Brain surgery saves life of cat

August 3, 2020

A specialist referral vet centre has saved the life of a beloved pet cat by carrying out an intricate surgery to remove a huge tumour that was severely compressing the right side of its brain.

Fabio Stabile, RCVS and European specialist in veterinary neurology at Southfields Veterinary Specialists, in Essex, carried out the complicated procedure on 16-year-old cat, Ben, after an MRI scan revealed the large mass, which was causing unusual behaviour in the family pet.

Fabio said: “A first examination confirmed a constant circling to the right and complete detachment from people and the environment.

“Ben was blind in the left eye and was suffering from decreased postural reaction on the left-hand side of his body, too.

“It was suspected Ben had a disease in the right caudal part of the brain as the left side of the body is controlled by the right part of the brain and vision in the left eye is controlled by the most caudal part of the right brain.

“Ben underwent an MRI scan of the head which revealed a large mass, most likely a tumour, which was severely compressing the right side of the brain.

“The mass was so large, Ben’s brain was completely displayed caudally, almost herniating from the skull.”

An added complication was that the tumour was positioned extremely close to one of the brain’s main blood vessels, making the operation a potentially life-threatening procedure.

So, before beginning the challenging surgery, Fabio used the MRI images to calculate precise measurements and positioning of the tumour and also to assess if there was any secondary complication associated with it.

Fabio added: “Ben underwent a delicate supratentorial partial craniectomy in order to expose and remove the tumour, which was compressing his brain.

“One of the main brain blood vessels was very close to the tumour, which made the removal very challenging indeed.

“If the blood vessel had been attached to, or inside, the tumour, Ben could have potentially bled to death.

“Other risks were the possibility of an epileptic seizure or brain arrest which can happen unexpectedly during surgery.”

Happily, for Ben and his owners, the operation was a total triumph with Fabio able to successfully remove the whole tumour.
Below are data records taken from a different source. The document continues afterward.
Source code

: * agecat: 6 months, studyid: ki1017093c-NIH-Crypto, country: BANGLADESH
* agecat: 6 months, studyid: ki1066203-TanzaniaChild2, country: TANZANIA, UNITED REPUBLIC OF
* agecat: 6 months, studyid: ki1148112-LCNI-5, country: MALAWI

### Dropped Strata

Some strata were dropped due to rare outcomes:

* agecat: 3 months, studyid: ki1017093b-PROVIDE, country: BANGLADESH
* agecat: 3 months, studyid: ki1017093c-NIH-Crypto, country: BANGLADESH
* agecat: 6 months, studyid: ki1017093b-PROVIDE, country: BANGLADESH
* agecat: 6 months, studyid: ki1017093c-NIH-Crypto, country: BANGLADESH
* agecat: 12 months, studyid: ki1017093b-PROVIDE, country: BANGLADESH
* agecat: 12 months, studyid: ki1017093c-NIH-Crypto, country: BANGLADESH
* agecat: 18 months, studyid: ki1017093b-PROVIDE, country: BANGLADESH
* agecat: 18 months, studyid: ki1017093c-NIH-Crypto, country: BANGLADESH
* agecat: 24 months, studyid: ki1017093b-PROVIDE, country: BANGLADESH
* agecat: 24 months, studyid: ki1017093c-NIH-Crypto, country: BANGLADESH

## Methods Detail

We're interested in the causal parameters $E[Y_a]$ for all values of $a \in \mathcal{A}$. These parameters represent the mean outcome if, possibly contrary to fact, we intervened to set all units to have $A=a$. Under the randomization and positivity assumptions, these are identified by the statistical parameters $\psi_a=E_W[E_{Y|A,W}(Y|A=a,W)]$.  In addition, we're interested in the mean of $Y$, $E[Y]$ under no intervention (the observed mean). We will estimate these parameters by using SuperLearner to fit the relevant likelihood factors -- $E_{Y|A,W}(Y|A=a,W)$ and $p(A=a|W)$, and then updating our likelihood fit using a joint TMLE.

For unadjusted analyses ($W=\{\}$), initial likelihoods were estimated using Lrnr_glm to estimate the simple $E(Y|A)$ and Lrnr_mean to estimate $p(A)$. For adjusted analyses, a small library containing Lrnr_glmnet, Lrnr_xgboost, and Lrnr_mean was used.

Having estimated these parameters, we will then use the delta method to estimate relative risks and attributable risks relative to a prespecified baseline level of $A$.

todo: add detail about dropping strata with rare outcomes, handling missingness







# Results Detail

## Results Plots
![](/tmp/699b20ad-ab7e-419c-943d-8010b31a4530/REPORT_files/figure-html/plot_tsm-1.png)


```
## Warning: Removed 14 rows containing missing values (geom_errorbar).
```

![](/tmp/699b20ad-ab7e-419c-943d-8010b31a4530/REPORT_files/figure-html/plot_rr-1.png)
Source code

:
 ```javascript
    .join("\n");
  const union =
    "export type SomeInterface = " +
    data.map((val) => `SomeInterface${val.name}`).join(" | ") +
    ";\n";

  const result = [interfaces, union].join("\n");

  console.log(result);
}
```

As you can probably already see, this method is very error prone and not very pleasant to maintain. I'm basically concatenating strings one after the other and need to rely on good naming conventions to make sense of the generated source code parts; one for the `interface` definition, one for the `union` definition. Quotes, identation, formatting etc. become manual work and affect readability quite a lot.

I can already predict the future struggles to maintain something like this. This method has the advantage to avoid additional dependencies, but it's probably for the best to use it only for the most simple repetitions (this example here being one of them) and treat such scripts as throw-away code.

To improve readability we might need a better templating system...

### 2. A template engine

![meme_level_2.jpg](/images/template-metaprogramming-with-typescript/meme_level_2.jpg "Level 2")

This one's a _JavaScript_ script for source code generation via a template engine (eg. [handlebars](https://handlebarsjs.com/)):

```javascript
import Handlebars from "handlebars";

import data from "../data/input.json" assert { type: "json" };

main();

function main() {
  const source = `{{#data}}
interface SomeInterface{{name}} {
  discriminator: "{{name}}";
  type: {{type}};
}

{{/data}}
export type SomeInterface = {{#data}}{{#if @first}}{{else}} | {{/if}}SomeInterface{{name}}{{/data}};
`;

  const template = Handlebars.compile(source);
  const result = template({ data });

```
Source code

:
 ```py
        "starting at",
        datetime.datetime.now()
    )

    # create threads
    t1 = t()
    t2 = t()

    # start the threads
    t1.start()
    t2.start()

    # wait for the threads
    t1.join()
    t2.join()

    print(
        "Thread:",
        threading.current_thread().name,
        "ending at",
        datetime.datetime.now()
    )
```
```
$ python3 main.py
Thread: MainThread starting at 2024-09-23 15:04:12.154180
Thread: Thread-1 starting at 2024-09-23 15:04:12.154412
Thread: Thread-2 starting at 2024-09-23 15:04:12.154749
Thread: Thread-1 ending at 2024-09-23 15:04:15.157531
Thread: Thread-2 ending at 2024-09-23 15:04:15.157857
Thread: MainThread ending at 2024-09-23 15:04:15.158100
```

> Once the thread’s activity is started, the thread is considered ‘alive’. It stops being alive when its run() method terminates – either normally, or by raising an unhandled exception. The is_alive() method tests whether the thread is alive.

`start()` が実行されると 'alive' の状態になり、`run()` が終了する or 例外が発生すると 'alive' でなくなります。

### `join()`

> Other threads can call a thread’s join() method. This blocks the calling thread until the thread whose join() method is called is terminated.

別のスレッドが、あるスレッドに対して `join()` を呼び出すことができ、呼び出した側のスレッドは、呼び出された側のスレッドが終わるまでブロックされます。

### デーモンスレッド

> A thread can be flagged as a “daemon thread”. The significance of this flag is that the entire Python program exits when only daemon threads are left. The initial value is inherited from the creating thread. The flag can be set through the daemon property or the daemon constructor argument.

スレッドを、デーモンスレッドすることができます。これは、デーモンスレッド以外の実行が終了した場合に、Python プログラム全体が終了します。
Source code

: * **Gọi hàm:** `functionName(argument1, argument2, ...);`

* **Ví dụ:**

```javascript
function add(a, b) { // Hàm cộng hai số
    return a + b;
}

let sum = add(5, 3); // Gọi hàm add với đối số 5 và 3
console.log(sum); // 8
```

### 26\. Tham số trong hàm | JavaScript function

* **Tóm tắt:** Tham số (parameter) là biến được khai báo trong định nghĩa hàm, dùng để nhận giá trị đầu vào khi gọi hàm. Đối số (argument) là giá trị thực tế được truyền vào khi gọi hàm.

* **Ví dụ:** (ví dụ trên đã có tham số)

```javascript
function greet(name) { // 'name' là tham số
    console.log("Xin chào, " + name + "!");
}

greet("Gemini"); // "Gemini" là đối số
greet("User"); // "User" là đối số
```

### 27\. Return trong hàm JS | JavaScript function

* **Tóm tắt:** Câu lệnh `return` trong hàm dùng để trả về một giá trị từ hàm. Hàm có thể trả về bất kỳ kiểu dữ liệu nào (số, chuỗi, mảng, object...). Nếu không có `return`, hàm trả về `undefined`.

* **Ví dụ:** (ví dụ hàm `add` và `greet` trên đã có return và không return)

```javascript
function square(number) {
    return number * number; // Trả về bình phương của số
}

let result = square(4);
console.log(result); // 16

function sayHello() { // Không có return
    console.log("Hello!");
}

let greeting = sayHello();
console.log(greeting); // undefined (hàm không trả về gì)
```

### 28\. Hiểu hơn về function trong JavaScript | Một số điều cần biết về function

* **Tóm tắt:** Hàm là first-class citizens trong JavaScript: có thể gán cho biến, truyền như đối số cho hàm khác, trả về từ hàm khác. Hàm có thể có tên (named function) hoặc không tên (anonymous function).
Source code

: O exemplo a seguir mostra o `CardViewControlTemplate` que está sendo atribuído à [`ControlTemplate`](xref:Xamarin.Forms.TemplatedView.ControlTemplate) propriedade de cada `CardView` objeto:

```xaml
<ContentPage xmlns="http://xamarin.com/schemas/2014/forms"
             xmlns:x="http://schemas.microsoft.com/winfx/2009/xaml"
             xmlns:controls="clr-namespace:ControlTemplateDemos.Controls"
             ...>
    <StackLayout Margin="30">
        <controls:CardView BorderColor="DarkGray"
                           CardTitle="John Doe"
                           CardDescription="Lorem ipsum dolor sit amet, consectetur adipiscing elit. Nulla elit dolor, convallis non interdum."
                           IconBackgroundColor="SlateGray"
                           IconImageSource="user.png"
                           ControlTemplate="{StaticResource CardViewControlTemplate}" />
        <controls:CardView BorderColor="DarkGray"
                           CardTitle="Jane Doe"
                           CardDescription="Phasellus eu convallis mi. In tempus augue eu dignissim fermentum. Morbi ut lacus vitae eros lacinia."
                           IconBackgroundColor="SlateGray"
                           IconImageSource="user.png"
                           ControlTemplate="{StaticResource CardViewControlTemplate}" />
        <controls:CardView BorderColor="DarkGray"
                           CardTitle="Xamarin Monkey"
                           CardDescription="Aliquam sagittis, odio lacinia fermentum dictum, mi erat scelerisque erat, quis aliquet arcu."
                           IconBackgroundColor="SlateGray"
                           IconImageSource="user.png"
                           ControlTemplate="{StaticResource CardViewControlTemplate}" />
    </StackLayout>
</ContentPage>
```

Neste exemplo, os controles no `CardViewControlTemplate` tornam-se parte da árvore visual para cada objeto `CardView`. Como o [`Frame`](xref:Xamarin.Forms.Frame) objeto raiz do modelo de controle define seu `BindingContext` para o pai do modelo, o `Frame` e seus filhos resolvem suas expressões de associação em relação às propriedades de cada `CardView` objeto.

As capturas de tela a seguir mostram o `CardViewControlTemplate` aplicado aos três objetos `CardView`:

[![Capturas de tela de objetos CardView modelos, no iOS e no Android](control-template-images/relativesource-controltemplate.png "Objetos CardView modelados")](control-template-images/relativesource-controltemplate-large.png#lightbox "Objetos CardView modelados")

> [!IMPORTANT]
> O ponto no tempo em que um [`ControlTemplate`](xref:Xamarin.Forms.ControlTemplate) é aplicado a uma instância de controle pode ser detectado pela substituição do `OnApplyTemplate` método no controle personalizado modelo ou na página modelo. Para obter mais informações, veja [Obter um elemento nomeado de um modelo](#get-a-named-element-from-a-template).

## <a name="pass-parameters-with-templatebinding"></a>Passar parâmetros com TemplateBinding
Fabio said: “Once the tumour was exposed, delicate instruments were placed between Ben’s brain and the tumour to minimise any contact with the underlying normal brain tissue and allow us to remove it in its entirety.

“A post-op examination of the tumour revealed it was a transitional meningioma, a tumour of the meninges which wraps around the entire nervous system.”

Southfields, which is part of Linnaeus, provides specialist services in anaesthesia and analgesia, cardiology, dermatology, diagnostic imaging, internal medicine, neurology and neuro-surgery, oncology, orthopaedics, radiation and soft tissue surgery.